GIVEN PASSAGE ->
And then everybody's favorite Irishman, Atlas, shows up and makes everything better, because Atlas is awesome.
Really, really awesome.
Fucking AWESOME

#1: Choose your Starter
Hell. Fucking. Yes.
Pokemon is the greatest game series of all time, and all who dislike it are faggots. End of discussion.
I could go with any of the starter selections, but there was one that really stuck with me.
When I was a kid, everbody spoiled Pokemon for me. They told me where the Legendaries are, and which starters had the best final evolutions, etc.
But I got Pokemon Pearl as soon as it came out, leaving no time for spoilers. So, this was the first time I didn't know everything about the game. Heck, I didn't even know what the starters would be.
Surprise!
Yep, a turtle, a monkey, and a penguin. My options were limited, so I went ahead and grabbed the penguin.
Best choice I have ever made.
A few years later, my LV.100 Empoleon is now on Pokemon White, along with my entire Champion-raping team from Pearl. Me and him demolish asians on WiFi, sometimes, and when Pokemon Black/White 2 comes out, you'd better believe he's going over there as soon as possible. And then, when the Ruby/Sapphire remakes happen, guess what's the first thing to be traded over?
Yup, giant metal death penguin.
FUCK YEAH GIANT METAL DEATH PENGUIN

Friday, March 30, 2012

Stuff in a nutshell

Hello, I'm Josh. Today, I will be summing up my views on some of my favorite things in as few words as I can manage.

Items in a dataset
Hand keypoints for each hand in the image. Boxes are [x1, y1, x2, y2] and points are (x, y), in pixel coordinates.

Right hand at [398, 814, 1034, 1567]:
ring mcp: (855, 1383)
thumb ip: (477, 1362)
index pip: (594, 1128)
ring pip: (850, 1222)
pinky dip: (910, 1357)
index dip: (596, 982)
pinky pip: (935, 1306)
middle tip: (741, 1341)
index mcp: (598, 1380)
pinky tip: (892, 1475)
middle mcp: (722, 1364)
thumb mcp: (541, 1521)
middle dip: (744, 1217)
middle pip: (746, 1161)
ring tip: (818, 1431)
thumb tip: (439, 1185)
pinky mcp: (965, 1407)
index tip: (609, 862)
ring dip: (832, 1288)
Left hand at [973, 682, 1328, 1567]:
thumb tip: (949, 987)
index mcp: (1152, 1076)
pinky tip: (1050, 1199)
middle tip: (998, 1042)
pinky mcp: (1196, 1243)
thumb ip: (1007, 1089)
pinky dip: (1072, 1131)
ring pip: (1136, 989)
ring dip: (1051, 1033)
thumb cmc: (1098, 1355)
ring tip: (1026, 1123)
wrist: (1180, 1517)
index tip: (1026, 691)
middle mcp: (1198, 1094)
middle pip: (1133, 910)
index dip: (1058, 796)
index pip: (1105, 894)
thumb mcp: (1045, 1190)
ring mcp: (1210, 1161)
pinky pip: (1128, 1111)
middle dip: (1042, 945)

---

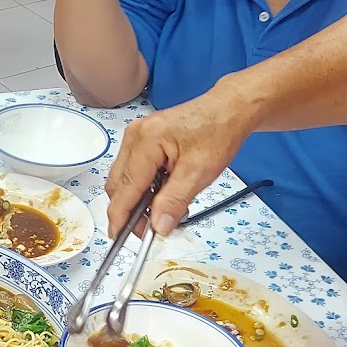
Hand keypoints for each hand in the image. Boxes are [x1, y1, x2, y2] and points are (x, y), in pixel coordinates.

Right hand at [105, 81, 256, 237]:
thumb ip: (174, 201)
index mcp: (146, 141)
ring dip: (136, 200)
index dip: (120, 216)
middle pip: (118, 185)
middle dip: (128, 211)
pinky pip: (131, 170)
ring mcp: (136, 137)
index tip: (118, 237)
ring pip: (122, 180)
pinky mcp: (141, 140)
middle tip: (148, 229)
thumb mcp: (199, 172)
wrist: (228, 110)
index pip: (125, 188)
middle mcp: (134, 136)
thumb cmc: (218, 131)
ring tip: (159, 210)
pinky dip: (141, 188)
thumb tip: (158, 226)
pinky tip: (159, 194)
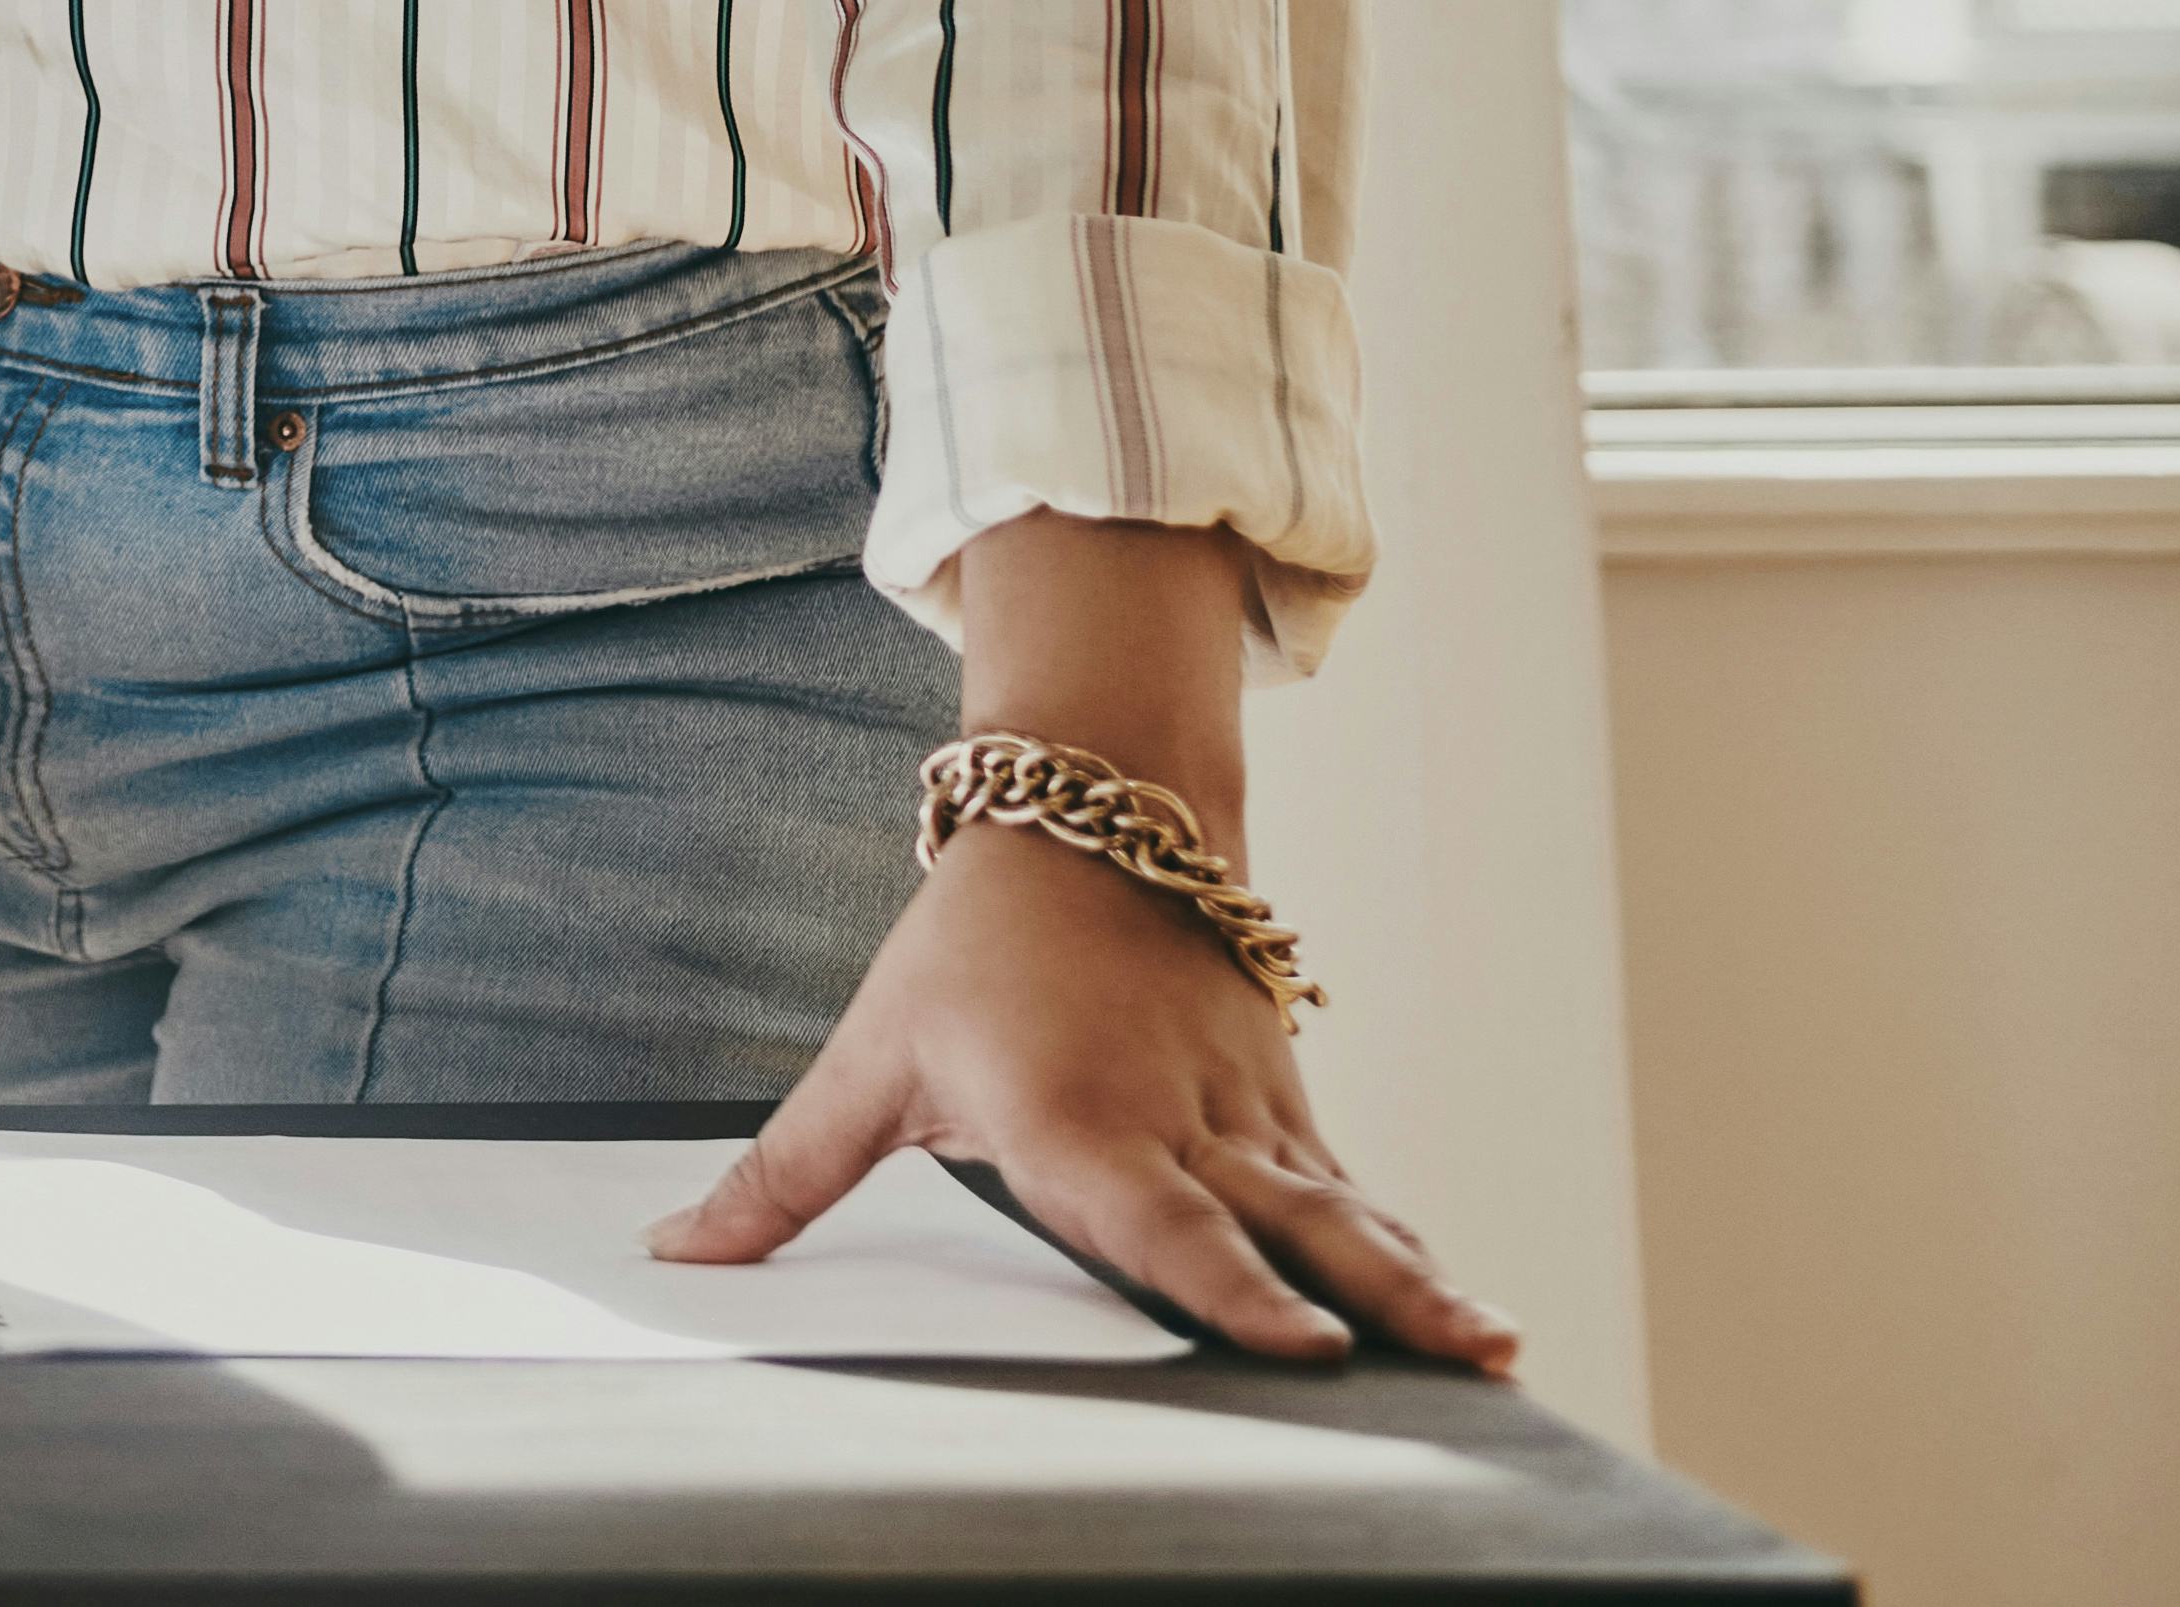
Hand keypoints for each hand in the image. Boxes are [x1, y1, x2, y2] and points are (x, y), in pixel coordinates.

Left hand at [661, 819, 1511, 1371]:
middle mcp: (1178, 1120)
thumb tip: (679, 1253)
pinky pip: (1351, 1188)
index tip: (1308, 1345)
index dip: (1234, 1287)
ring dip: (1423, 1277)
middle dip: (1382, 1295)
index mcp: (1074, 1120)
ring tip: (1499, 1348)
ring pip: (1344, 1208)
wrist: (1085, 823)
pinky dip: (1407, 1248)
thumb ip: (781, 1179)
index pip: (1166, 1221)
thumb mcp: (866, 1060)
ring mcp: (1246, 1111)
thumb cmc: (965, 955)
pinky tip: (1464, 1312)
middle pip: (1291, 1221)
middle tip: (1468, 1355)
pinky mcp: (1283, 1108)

ACTIVITY A -> In the Pokemon post, reproduce the words between "Really, really awesome." and "starters would be.", inclusive, substituting "Pokemon Diamond" for "Pokemon Pearl".
ACTIVITY B -> According to the Pokemon post, which of the three starter options did the writer choose?

EXERCISE OUTPUT A ->
Really, really awesome.
Fucking AWESOME

#1: Choose your Starter
Hell. Fucking. Yes.
Pokemon is the greatest game series of all time, and all who dislike it are faggots. End of discussion.
I could go with any of the starter selections, but there was one that really stuck with me.
When I was a kid, everbody spoiled Pokemon for me. They told me where the Legendaries are, and which starters had the best final evolutions, etc.
But I got Pokemon Diamond as soon as it came out, leaving no time for spoilers. So, this was the first time I didn't know everything about the game. Heck, I didn't even know what the starters would be.

EXERCISE OUTPUT B -> The penguin.